TEXT SECTION:
- - -
Capstone: Retrieving, Processing, and Visualizing Data with Python
"America's Views on Gun Permits" project
This project is the final assignment of Capstone: Retrieving, Processing, and Visualizing Data with Python which is the last course of 5 from the Python for Everybody Specialization series offered by University of Michigan on Coursera.
The final project was divided into three assignments:
Exploring Data Sources assignment has the goal to let you select, process and visualize the data of your choice and make a small presentation. The data chosen was the General Social Survey (GSS) data by NORC at University of Chicago. It's a very complex and broad data which according to the GSS.NORC website:
for more than four decades, the General Social Survey (GSS) has studied the growing complexity of American society. It is the only full-probability, personal-interview survey designed to monitor changes in both social characteristics attitudes currently being conducted in the United States.
With this data, the question posed was, "How have Americans views changed regarding gun control through the years?"
Accessing New Data Sources the task for this assignment is to make a presentation that reflects the progress to date in retrieving and cleaning your data source to perform your analysis.
For this process, a few scripts were created to make calculations on the data. Instead of numbers, proportions were calculated to show the percentage of people in 'FAVOR' or 'OPPOSE' to gun control laws. The overall average age were computed as well as for each case favor/oppose. The data on Mass Shootings from the Mother Jones news website was added for comparison. A script for that data was created where it calculated the total of mass shootings per year and was then grouped in a new and smaller CSV file containing only the year and number of mass shootings per year.
Vizualizing new Data Sources the third and the last part of the Project assignment is presenting the analysis of the data visually.
- - -
DATA LISTING:
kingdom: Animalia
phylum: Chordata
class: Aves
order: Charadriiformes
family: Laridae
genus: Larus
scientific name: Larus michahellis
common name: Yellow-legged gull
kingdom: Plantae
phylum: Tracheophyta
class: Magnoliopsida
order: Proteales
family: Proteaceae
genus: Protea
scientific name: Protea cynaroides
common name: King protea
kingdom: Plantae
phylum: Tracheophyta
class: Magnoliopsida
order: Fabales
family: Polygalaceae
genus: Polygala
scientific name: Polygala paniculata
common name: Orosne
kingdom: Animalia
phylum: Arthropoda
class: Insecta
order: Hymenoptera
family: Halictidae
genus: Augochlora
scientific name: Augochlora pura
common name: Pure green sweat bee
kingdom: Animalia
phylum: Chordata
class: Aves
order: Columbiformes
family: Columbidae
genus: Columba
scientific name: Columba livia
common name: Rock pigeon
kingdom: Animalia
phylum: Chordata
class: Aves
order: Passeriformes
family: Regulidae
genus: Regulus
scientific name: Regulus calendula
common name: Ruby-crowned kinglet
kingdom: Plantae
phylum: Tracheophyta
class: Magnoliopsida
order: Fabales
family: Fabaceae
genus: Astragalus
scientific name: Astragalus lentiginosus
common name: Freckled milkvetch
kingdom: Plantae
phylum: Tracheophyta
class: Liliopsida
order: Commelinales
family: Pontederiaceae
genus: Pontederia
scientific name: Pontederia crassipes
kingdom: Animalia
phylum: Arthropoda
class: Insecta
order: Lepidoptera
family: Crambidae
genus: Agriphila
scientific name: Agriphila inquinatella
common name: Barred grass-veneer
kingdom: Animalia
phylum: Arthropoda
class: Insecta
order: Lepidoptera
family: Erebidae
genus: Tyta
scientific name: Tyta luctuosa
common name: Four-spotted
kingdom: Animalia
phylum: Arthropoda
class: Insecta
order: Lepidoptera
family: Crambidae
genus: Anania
- - -
Copy everything from "The final project" down to "the United States." in the Python capstone text, swapping "four decades" for "forty years". The material isn't needed here.

TASK RESPONSE:
The final project was divided into three assignments:
Exploring Data Sources assignment has the goal to let you select, process and visualize the data of your choice and make a small presentation. The data chosen was the General Social Survey (GSS) data by NORC at University of Chicago. It's a very complex and broad data which according to the GSS.NORC website:
for more than forty years, the General Social Survey (GSS) has studied the growing complexity of American society. It is the only full-probability, personal-interview survey designed to monitor changes in both social characteristics attitudes currently being conducted in the United States.